[Quoted passage]
Dragaera

Kelly's Movement

Kenneth Gorelick pulmon at comcast.net
Mon Jan 19 19:52:06 PST 2004

This punning match is hitting a slippery slope, integral to the area we 
are discussing.
On Jan 19, 2004, at 6:53 PM, Trager wrote:

> Perhaps, then, there is a more correct (although less poetic) alternate
> phrasing:
>
> If you never go off on tangents, there's no need to create derivatives.
>
>> On Mon, 19 Jan 2004, Mark A Mandel wrote:
>>
>>> On Mon, 19 Jan 2004, David Silberstein wrote:
>>>
>>> #   Never go off on tangents, which are lines that intersect a curve
> at
>>> #   only 1 point and were discovered by Euclid, who lived in the 6th
>>> #   Century, which was an era dominated by the Goths, who lived in
> what
>>> #   we now know as Poland...
[/Quoted passage]
Assigned task A: Pick out each line in the rows below that contains the word "which" and copy those lines.
[Provided data]
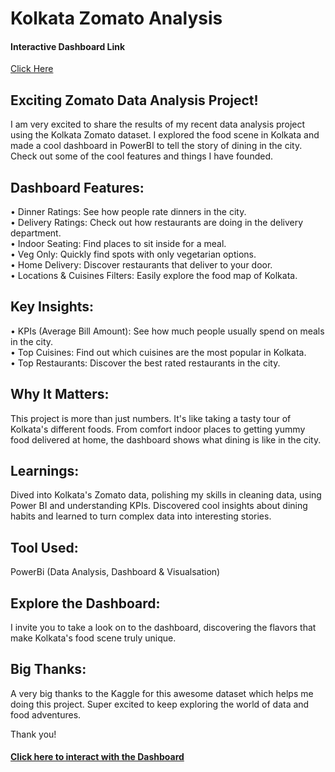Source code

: # Kolkata Zomato Analysis
#### Interactive Dashboard Link
[Click Here](https://app.powerbi.com/view?r=eyJrIjoiNjk3MDJhY2ItMjZiZi00Mjk2LWE0ODMtZmYyNTA1ZDYyMGRjIiwidCI6ImRmODY3OWNkLWE4MGUtNDVkOC05OWFjLWM4M2VkN2ZmOTVhMCJ9)

## Exciting Zomato Data Analysis Project!
I am very excited to share the results of my recent data analysis project using the Kolkata Zomato dataset. I explored the food scene in Kolkata and made a cool dashboard in PowerBI to tell the story of dining in the city. Check out some of the cool features and things I have founded. 

## Dashboard Features:
•	Dinner Ratings: See how people rate dinners in the city. <br>
•	Delivery Ratings: Check out how restaurants are doing in the delivery department.<br>
•	Indoor Seating: Find places to sit inside for a meal.<br>
•	Veg Only: Quickly find spots with only vegetarian options.<br>
•	Home Delivery: Discover restaurants that deliver to your door.<br>
•	Locations & Cuisines Filters: Easily explore the food map of Kolkata. 

## Key Insights:
•	KPIs (Average Bill Amount): See how much people usually spend on meals in the city.<br>
•	Top Cuisines: Find out which cuisines are the most popular in Kolkata.<br>
•	Top Restaurants: Discover the best rated restaurants in the city. 

## Why It Matters: 
This project is more than just numbers. It's like taking a tasty tour of Kolkata's different foods. From comfort indoor places to getting yummy food delivered at home, the dashboard shows what dining is like in the city.

## Learnings: 
Dived into Kolkata's Zomato data, polishing my skills in cleaning data, using Power BI and understanding KPIs. Discovered cool insights about dining habits and learned to turn complex data into interesting stories.

## Tool Used:
PowerBi (Data Analysis, Dashboard & Visualsation)

## Explore the Dashboard: 
I invite you to take a look on to the dashboard, discovering the flavors that make Kolkata's food scene truly unique. 

## Big Thanks: 
A very big thanks to the Kaggle for this awesome dataset which helps me doing this project. Super excited to keep exploring the world of data and food adventures.

Thank you!

#### [Click here to interact with the Dashboard](https://app.powerbi.com/view?r=eyJrIjoiNjk3MDJhY2ItMjZiZi00Mjk2LWE0ODMtZmYyNTA1ZDYyMGRjIiwidCI6ImRmODY3OWNkLWE4MGUtNDVkOC05OWFjLWM4M2VkN2ZmOTVhMCJ9)
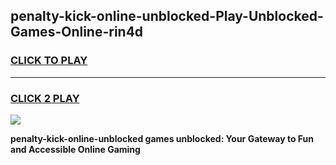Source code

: 
## penalty-kick-online-unblocked-Play-Unblocked-Games-Online-rin4d
<h3>
<a href="https://premium76.site?title=penalty-kick-online-unblocked&ref=25A">CLICK TO PLAY</a></h3>
<hr>

<h3>
<a href="https://premium76.site?title=penalty-kick-online-unblocked&ref=25A">CLICK 2 PLAY</a>
  
</h3>

<a href="https://premium76.site?title=penalty-kick-online-unblocked&ref=25A"><img src="https://clearcache.store/games.png"></a>


**penalty-kick-online-unblocked games unblocked: Your Gateway to Fun and Accessible Online Gaming**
[/Provided data]
Assigned task B: Write out the whole mailing-list post about tangents again, word for word and line for line.

Written solution A:
•	Top Cuisines: Find out which cuisines are the most popular in Kolkata.<br>
A very big thanks to the Kaggle for this awesome dataset which helps me doing this project. Super excited to keep exploring the world of data and food adventures.

Written solution B:
Dragaera

Kelly's Movement

Kenneth Gorelick pulmon at comcast.net
Mon Jan 19 19:52:06 PST 2004

This punning match is hitting a slippery slope, integral to the area we 
are discussing.
On Jan 19, 2004, at 6:53 PM, Trager wrote:

> Perhaps, then, there is a more correct (although less poetic) alternate
> phrasing:
>
> If you never go off on tangents, there's no need to create derivatives.
>
>> On Mon, 19 Jan 2004, Mark A Mandel wrote:
>>
>>> On Mon, 19 Jan 2004, David Silberstein wrote:
>>>
>>> #   Never go off on tangents, which are lines that intersect a curve
> at
>>> #   only 1 point and were discovered by Euclid, who lived in the 6th
>>> #   Century, which was an era dominated by the Goths, who lived in
> what
>>> #   we now know as Poland...